Die Haare haben eine furchtbare Frisur und die Klamotten sind aus Omas Kleiderschrank. Die Hornbrille komplentiert den Look noch.

Also musste sie sich erstmal entkleiden und den schrecklichen altbacken Dutt aufmachen. Ich schlüpfte mit Lilien in Badeanzüge und steckte die Neue in die Wanne. Die langen Haare machten sie alt. Da wir alle Spiegel verdeckt hatten, sah sie nicht, was mit ihr geschah.
"Darf ich deine Haare schneiden?", fragte ich sie vorsichtig.
"Ja. Natürlich. Ich wollte sie schon lange schneiden, aber Oma besteht darauf, dass ich sie lang lasse. Bitte mach eine moderne Frisur daraus, Jeanne", antwortete sie in der Wanne. 
Ich schneide meiner Familie die Haare und wie man sieht, bin ich sogar darin talentiert. Mit Lilien schaute ich mir ein paar Modezeitschriften aus den 60er Jahren an. Die Neue hat eine wunderschöne Figur und das Gesicht für so einen Haarschnitt. 

Halia besorgte Kontaktlinsen in der Stärke der Brille. Im einen Handtuch gewickelt setzte sie sich auf einem Stuhl und wir hatten es natürlich vorbereitet. Damit die Haare nicht den Boden verschmutzen, haben wir alte Zeitungen auf dem Boden gelegt. Ich schaute mir die ausgesuchte Frisur an und machte ein Haargummi an der Stelle, wo ich ein gutes Stück abschneiden musste. Sie gab komische Geräusche von sich, als ich dabei ziehen musste.
"Willst du es weiter machen?", fragte Lilien.
Die Neue nickte und war erschrocken, als 3/4 vom Haar runter war.
"Ich habe keine Kopfschmerzen mehr", sagte sie. 
Ich schnitt die Haare zurecht, föhnte sie und benutzte einen Lockenstab am Schluss. Halia setzte ihr anschließend die Kontaktlinsen ein und erklärte ihr ausführlich die Nutzung und Pflege davon.
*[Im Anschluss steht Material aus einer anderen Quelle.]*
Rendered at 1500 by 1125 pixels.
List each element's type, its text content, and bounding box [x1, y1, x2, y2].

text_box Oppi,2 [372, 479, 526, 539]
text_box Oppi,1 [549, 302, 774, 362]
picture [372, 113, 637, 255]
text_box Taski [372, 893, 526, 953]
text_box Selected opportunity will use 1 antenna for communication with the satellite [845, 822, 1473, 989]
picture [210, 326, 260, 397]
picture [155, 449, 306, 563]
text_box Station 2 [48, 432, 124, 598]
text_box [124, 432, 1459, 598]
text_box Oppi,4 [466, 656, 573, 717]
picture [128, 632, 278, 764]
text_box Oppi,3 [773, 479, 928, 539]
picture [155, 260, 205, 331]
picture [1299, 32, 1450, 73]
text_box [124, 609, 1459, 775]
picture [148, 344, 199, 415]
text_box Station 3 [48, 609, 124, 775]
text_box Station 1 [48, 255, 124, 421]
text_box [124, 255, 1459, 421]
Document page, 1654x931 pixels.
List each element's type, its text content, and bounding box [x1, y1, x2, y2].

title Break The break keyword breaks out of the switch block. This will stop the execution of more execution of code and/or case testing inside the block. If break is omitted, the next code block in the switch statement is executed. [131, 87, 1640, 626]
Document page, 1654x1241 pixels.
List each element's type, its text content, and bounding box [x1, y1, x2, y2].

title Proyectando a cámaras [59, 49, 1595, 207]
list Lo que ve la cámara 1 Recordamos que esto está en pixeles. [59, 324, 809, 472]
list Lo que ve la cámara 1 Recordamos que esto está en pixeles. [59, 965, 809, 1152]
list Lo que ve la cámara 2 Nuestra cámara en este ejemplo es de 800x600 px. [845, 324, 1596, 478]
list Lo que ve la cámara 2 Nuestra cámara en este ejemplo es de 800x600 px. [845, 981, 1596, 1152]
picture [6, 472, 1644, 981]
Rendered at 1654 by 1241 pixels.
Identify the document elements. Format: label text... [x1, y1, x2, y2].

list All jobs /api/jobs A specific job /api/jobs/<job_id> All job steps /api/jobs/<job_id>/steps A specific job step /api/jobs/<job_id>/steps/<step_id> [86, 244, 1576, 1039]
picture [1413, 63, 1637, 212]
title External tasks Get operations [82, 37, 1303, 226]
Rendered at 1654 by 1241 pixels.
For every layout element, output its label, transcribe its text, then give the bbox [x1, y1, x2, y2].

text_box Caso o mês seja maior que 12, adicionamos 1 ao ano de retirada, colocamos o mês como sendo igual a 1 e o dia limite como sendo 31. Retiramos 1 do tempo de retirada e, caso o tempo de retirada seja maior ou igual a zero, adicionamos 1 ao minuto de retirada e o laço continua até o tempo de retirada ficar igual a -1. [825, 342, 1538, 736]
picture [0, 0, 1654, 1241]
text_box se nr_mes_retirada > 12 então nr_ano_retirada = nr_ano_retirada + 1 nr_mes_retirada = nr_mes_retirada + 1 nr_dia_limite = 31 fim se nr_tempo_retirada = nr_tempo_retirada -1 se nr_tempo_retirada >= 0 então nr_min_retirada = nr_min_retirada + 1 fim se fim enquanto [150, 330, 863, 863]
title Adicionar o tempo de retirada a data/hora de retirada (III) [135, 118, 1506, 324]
Weil sie selbst welche braucht. Eigentlich hat Halia eine Brille.

Die arme Neue durfte viel anprobieren. Am Schluss hatten wir das perfekte Outfit gefunden. Es war eine enge Bluse mit Coursage im Stile der 60er mit passenden Rock und alten Stiefeln von mir. Dann ging es ans Schminken und wir befreiten die Spiegel von den Decken. Die Neue ging zu einem großen Spiegel und machte große Augen.
"Das bin ich?", fragte sie verwirrt. 
Aus der jungen Oma war eine moderne Schönheit geworden. Wir haben sie kaum schminken müssen, weil sie eine Naturschönheit ist. 

Zuerst ging ich mit Halia und Lilien runter.
"Und? Klappte euer Frauenprojekt?", fragte Papa.
Mein Bruder schaute skeptisch.
"Ja. Und da kommt die neue Lorelei Walker", sagte ich.
Sie kam runter und den Männern ging die Kladde auf. Lorelei war jetzt eine elegante, junge Frau mit den perfekten Kurven.
"Das ist doch nicht dieses Vogelnest, was ihr dabei hattet. Wo ist das Vogelnest hin?", fragte Kaiser verblüfft.
"Sie steht vor dir. Etwas hier und da. Aus dem Kleiderschrank, was man nicht mehr trägt. Kaum Schminke. Was sagst du jetzt?", sagte Lilien gehässig zu Kaiser.
Er pfiff und sagte:
"Püppi, bitte date mich. So einen heißen Feger habe ich noch nie gesehen."
Lorelei lehnte freundlich ab und wollte gehen, als ihre Oma auf der Matte stand. Sie erstarrte und rechnete schon mit den Schlimmsten.
"Kind, du siehst so schön wie deine Mutter zu Lebzeiten aus. Bitte vergeb mir meine Strenge. Ab sofort kannst du tragen, was du willst", weinte ihre Oma und umarmte sie. 
Wir waren perplex. Sie war immer eine Hexe, aber durch ihre Worte wussten wir nun den Grund. Am Abend erzählte sie uns davon, wie Lorelais Mutter vor drei Jahren verstorben ist. Sie wurde verbittert und ließ es an ihrer letzten Angehörigen aus.